[Stored items from a collection]

━━━━━━━━━━━━━━━━

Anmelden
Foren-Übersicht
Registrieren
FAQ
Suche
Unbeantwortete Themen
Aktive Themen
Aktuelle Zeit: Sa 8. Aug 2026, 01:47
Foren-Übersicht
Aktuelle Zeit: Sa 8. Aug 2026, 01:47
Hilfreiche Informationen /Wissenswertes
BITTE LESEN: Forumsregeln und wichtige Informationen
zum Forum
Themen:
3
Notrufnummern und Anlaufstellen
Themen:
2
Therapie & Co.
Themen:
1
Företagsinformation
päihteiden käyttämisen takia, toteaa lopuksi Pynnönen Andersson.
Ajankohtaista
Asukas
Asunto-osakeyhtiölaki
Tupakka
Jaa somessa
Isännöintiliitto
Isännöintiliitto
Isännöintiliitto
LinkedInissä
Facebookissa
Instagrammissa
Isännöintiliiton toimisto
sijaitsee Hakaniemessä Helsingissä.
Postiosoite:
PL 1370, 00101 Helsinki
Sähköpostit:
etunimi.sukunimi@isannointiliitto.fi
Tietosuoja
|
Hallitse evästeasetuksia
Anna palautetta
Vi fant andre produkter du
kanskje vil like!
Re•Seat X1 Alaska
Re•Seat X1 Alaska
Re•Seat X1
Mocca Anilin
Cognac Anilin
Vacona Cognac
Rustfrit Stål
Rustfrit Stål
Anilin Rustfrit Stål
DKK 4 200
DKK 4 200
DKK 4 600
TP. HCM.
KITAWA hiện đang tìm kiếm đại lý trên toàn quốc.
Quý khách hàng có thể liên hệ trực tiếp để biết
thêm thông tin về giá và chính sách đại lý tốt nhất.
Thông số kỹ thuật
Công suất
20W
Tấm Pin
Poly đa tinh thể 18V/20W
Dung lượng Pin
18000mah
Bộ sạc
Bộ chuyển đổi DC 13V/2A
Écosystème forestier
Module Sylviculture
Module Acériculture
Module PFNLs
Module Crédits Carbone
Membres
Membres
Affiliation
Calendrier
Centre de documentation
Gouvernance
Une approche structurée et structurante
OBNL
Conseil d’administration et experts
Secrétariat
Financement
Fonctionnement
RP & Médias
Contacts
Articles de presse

━━━━━━━━━━━━━━━━

**WHAT YOU HAVE TO DO**:
Arrange every line of text in the rows above as a JSON list of strings, with one string per line and no blank lines.

**TASK RESULT**:
[
  "Anmelden",
  "Foren-Übersicht",
  "Registrieren",
  "FAQ",
  "Suche",
  "Unbeantwortete Themen",
  "Aktive Themen",
  "Aktuelle Zeit: Sa 8. Aug 2026, 01:47",
  "Foren-Übersicht",
  "Aktuelle Zeit: Sa 8. Aug 2026, 01:47",
  "Hilfreiche Informationen /Wissenswertes",
  "BITTE LESEN: Forumsregeln und wichtige Informationen",
  "zum Forum",
  "Themen:",
  "3",
  "Notrufnummern und Anlaufstellen",
  "Themen:",
  "2",
  "Therapie & Co.",
  "Themen:",
  "1",
  "Företagsinformation",
  "päihteiden käyttämisen takia, toteaa lopuksi Pynnönen Andersson.",
  "Ajankohtaista",
  "Asukas",
  "Asunto-osakeyhtiölaki",
  "Tupakka",
  "Jaa somessa",
  "Isännöintiliitto",
  "Isännöintiliitto",
  "Isännöintiliitto",
  "LinkedInissä",
  "Facebookissa",
  "Instagrammissa",
  "Isännöintiliiton toimisto",
  "sijaitsee Hakaniemessä Helsingissä.",
  "Postiosoite:",
  "PL 1370, 00101 Helsinki",
  "Sähköpostit:",
  "etunimi.sukunimi@isannointiliitto.fi",
  "Tietosuoja",
  "|",
  "Hallitse evästeasetuksia",
  "Anna palautetta",
  "Vi fant andre produkter du",
  "kanskje vil like!",
  "Re•Seat X1 Alaska",
  "Re•Seat X1 Alaska",
  "Re•Seat X1",
  "Mocca Anilin",
  "Cognac Anilin",
  "Vacona Cognac",
  "Rustfrit Stål",
  "Rustfrit Stål",
  "Anilin Rustfrit Stål",
  "DKK 4 200",
  "DKK 4 200",
  "DKK 4 600",
  "TP. HCM.",
  "KITAWA hiện đang tìm kiếm đại lý trên toàn quốc.",
  "Quý khách hàng có thể liên hệ trực tiếp để biết",
  "thêm thông tin về giá và chính sách đại lý tốt nhất.",
  "Thông số kỹ thuật",
  "Công suất",
  "20W",
  "Tấm Pin",
  "Poly đa tinh thể 18V/20W",
  "Dung lượng Pin",
  "18000mah",
  "Bộ sạc",
  "Bộ chuyển đổi DC 13V/2A",
  "Écosystème forestier",
  "Module Sylviculture",
  "Module Acériculture",
  "Module PFNLs",
  "Module Crédits Carbone",
  "Membres",
  "Membres",
  "Affiliation",
  "Calendrier",
  "Centre de documentation",
  "Gouvernance",
  "Une approche structurée et structurante",
  "OBNL",
  "Conseil d’administration et experts",
  "Secrétariat",
  "Financement",
  "Fonctionnement",
  "RP & Médias",
  "Contacts",
  "Articles de presse"
]